__Selected extract__.

Konva – focus border around a group

How can we make a focus border around the shapes in a group whilst the group and shape are draggable ?

Why not use a transformer?

The transformer gives a border around the group, and it has a padding option. However, the border is removed as soon as the transformer is switched off. The Konva.Group does not have a built-in border option, so if you need to have a focus rect around a group when not transforming, then there’s no easy option. I would always try a transformer first and only revert to the approach in this article as a last resort. Though this solution here is not overly complex, if you can get away with a transformer then life will be much more simple for you!

But, if you really need it, read on…

The requirement

  • We want a padded border around a group
  • The shapes in the group must be individually draggable
  • If a shape is dragged outside the border then the border should expand
  • The group must be draggable

Unpicking those a little:

We want a padded border around a group

The group should be surrounded by a border rectangle with a pleasing anount of padding. Thinking about a transformer, the border stroke should remain unscaled if the group is scaled, but the border rectangle must stretch and rotate with the group.

__Excerpted data__.
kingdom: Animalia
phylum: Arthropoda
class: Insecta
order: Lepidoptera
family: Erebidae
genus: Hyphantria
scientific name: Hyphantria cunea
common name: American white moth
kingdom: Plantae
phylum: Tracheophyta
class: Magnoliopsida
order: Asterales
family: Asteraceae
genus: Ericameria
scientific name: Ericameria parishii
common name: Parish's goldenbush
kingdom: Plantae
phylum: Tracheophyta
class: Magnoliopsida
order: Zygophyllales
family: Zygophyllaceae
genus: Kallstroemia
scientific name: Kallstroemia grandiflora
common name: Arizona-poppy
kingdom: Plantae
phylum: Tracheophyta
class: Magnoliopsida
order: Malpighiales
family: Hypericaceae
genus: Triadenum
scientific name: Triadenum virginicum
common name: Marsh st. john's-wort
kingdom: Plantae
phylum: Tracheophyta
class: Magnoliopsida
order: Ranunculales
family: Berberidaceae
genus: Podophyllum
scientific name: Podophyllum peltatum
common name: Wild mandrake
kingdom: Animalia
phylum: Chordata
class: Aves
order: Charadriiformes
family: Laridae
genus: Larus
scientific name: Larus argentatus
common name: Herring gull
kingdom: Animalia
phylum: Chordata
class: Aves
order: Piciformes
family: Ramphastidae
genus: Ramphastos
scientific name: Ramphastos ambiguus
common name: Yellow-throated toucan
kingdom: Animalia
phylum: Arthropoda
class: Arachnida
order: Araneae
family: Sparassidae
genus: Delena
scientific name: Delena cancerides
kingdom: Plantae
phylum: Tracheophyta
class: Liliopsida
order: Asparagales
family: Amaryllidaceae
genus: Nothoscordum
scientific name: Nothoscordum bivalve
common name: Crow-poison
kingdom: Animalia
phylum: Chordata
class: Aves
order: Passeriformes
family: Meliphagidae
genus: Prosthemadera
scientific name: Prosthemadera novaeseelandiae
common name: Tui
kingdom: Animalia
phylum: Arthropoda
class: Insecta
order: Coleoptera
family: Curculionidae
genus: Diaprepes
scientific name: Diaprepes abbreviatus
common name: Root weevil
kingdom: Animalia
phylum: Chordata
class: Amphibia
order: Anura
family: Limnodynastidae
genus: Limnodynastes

__Work required__.
Please output everything in the Konva focus border text from "The requirement" down to "with the group.", copied word for word.

__Task response__.
The requirement

  • We want a padded border around a group
  • The shapes in the group must be individually draggable
  • If a shape is dragged outside the border then the border should expand
  • The group must be draggable

Unpicking those a little:

We want a padded border around a group

The group should be surrounded by a border rectangle with a pleasing anount of padding. Thinking about a transformer, the border stroke should remain unscaled if the group is scaled, but the border rectangle must stretch and rotate with the group.